For people who can find a home at their price points, there are now many more options and more bargaining power. Sellers are either paying closing costs again or buying down the interest rate, Barnett said. This contrasts with the last two years when the sellers did not give any concessions.

But while some people have been weeded out of the buying pool, this drop in market demand is also what is helping homes stay on the market longer. Many agents and homeowners thought in Boise’s overheated market that if a house doesn’t sell right away it’s too expensive, Barnett said.

“You just have more competition, it will take longer to sell,” Barnett said. “I think everyone needs to take a deep breath.”

The past two years have not been fun for buyers, said Christina Ward, a real estate agent with Christina & Company Keller Williams Realty Boise. Some clients wrote 8 to 10 offers last year, she said, and it was hard to deal with the angst of making offers and being beaten.

But now customers can go to a house, see it again and think about the decision. Buyers can negotiate things like inspection repairs.

“It’s been a lot of fun for us to be heroes to buyers and help them get their best home and feel like they’re getting a great deal,” said Ward.

But at the same time, prices are not going down. Ada County has appreciated at a 5.6% appreciation rate, which Ward said is still above average. However, Ward said last year that it was a 34.6% appreciation.

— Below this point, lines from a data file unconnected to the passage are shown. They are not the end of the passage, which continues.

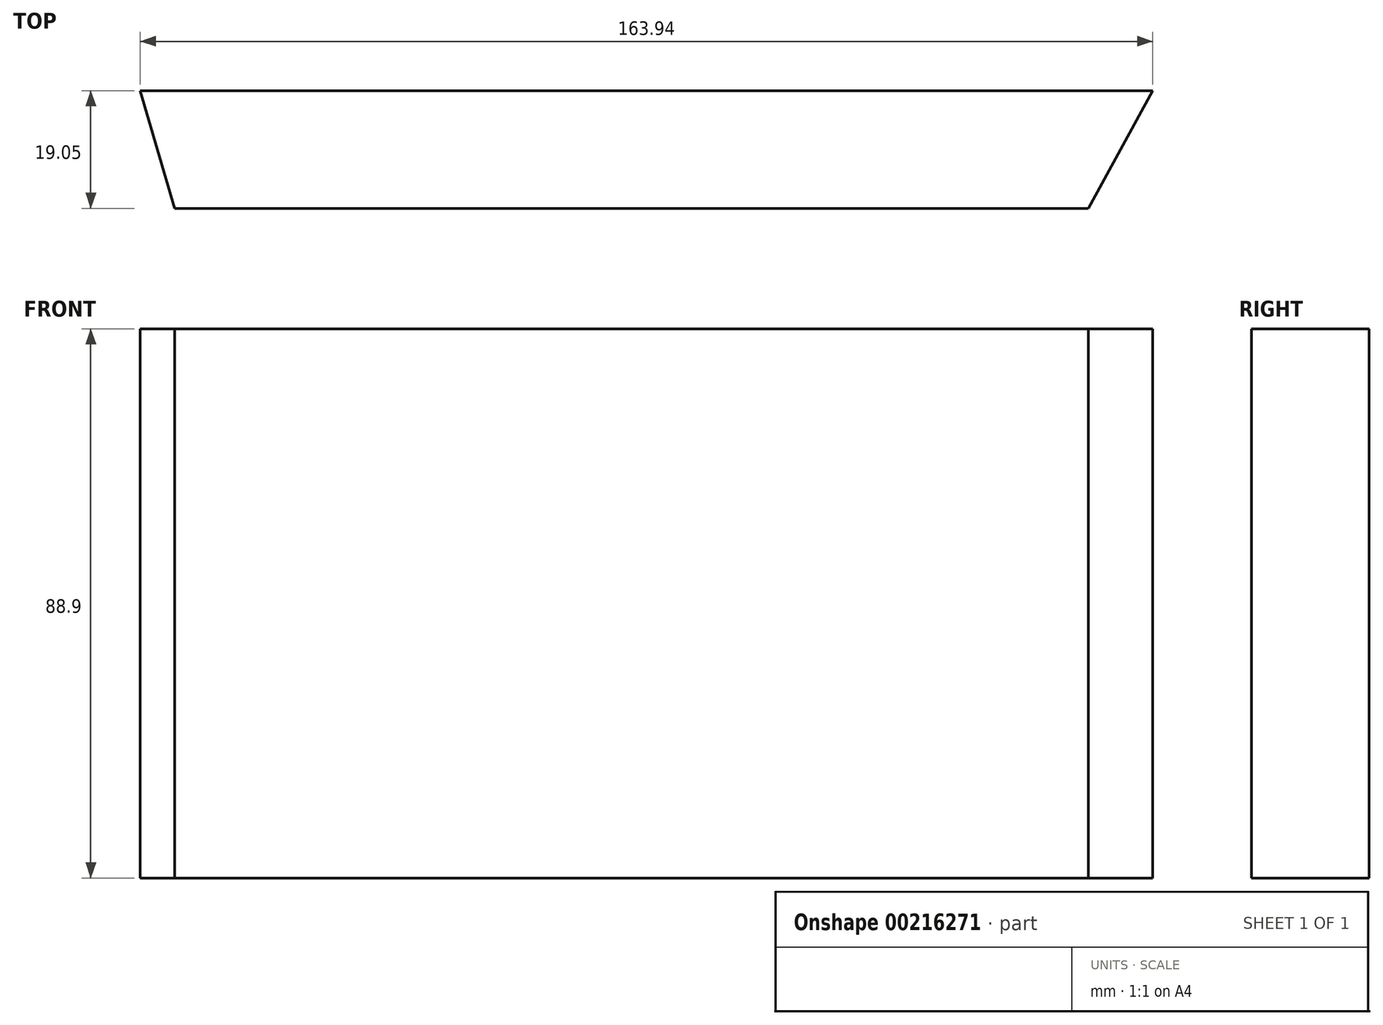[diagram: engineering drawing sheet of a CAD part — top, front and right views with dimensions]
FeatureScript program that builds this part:
annotation { "Feature Type Name" : "Feature", "Feature Type Description" : "" }
export const myFeature = defineFeature(function(context is Context, id is Id, definition is map)
    precondition{}
    {
        {
            var Q0;
            Q0=qCreatedBy(makeId("Front.planeOp"),FACE);
            var sketch = newSketch(context, id + "F0", { "sketchPlane" : qUnion([Q0])});
            skLineSegment(sketch, "E0", {"start": v(-1215.24, -1113.1) * mm, "end": v(-1051.3, -1113.1) * mm});
            skLineSegment(sketch, "E1", {"start": v(-1051.3, -1113.1) * mm, "end": v(-1051.3, -1024.2) * mm});
            skLineSegment(sketch, "E2", {"start": v(-1051.3, -1024.2) * mm, "end": v(-1215.24, -1024.2) * mm});
            skLineSegment(sketch, "E3", {"start": v(-1215.24, -1024.2) * mm, "end": v(-1215.24, -1113.1) * mm});
            skSolve(sketch);
        }
        {
            var Q0;
            Q0=makeQuery(id+"F0.imprint","IMPRINT",FACE,{"disambiguationData":[TD([[makeQuery(id+"F0.imprint","IMPRINT",EDGE,{"derivedFrom":sQuery(id+"F0.wireOp",EDGE,"E0")}),1.0]])]});
            extrude(context, id + "F1", {"entities" : qUnion([Q0]), "depth" : 19.05 * mm});
        }
        {
            var Q0;
            Q0=makeQuery(id+"F1.opExtrude","SWEPT_FACE",FACE,{"disambiguationData":[OSD([sQuery(id+"F0.wireOp",EDGE,"E2")])]});
            var sketch = newSketch(context, id + "F2", { "sketchPlane" : qUnion([Q0])});
            skLineSegment(sketch, "E4", {"start": v(-1215.24, 0) * mm, "end": v(-1209.68, -19.05) * mm});
            skLineSegment(sketch, "E5", {"start": v(-1209.68, -19.05) * mm, "end": v(-1215.24, -19.05) * mm});
            skLineSegment(sketch, "E6", {"start": v(-1215.24, -19.05) * mm, "end": v(-1215.24, 0) * mm});
            skLineSegment(sketch, "E7", {"start": v(-1051.3, 0) * mm, "end": v(-1051.3, -19.05) * mm});
            skLineSegment(sketch, "E8", {"start": v(-1051.3, -19.05) * mm, "end": v(-1061.74, -19.05) * mm});
            skLineSegment(sketch, "E9", {"start": v(-1061.74, -19.05) * mm, "end": v(-1051.3, 0) * mm});
            skSolve(sketch);
        }
        {
            var Q0;
            Q0=makeQuery(id+"F2.imprint","IMPRINT",FACE,{"disambiguationData":[TD([[makeQuery(id+"F2.imprint","IMPRINT",EDGE,{"derivedFrom":sQuery(id+"F2.wireOp",EDGE,"E4")}),-1.0]])]});
            extrude(context, id + "F3", {"entities" : qUnion([Q0]), "operationType" : NewBodyOperationType.REMOVE, "endBound" : BoundingType.THROUGH_ALL, "oppositeDirection" : true, "depth" : 25.4 * mm});
        }
        {
            var Q0;
            Q0=makeQuery(id+"F2.imprint","IMPRINT",FACE,{"disambiguationData":[TD([[makeQuery(id+"F2.imprint","IMPRINT",EDGE,{"derivedFrom":sQuery(id+"F2.wireOp",EDGE,"E7")}),1.0]])]});
            extrude(context, id + "F4", {"entities" : qUnion([Q0]), "operationType" : NewBodyOperationType.REMOVE, "endBound" : BoundingType.THROUGH_ALL, "oppositeDirection" : true, "depth" : 25.4 * mm});
        }
    });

Although it’s still a buyer’s market, inventory has risen from record lows over the past two years.

“Whatever happens in the last two years, we have to forget about it,” Ward said. “It’s not going to happen again.”

Tips for First Time Home Buyers:

Christina Ward, a real estate agent with Christina & Company Keller Williams Realty Boise, believes that it is always a good time to buy as long as two things happen:

  1. You plan to have it for a long time. Real estate goes up and down, but eventually goes back up, she said.
  2. You can afford it.

“I want to see young people buy houses,” Ward said.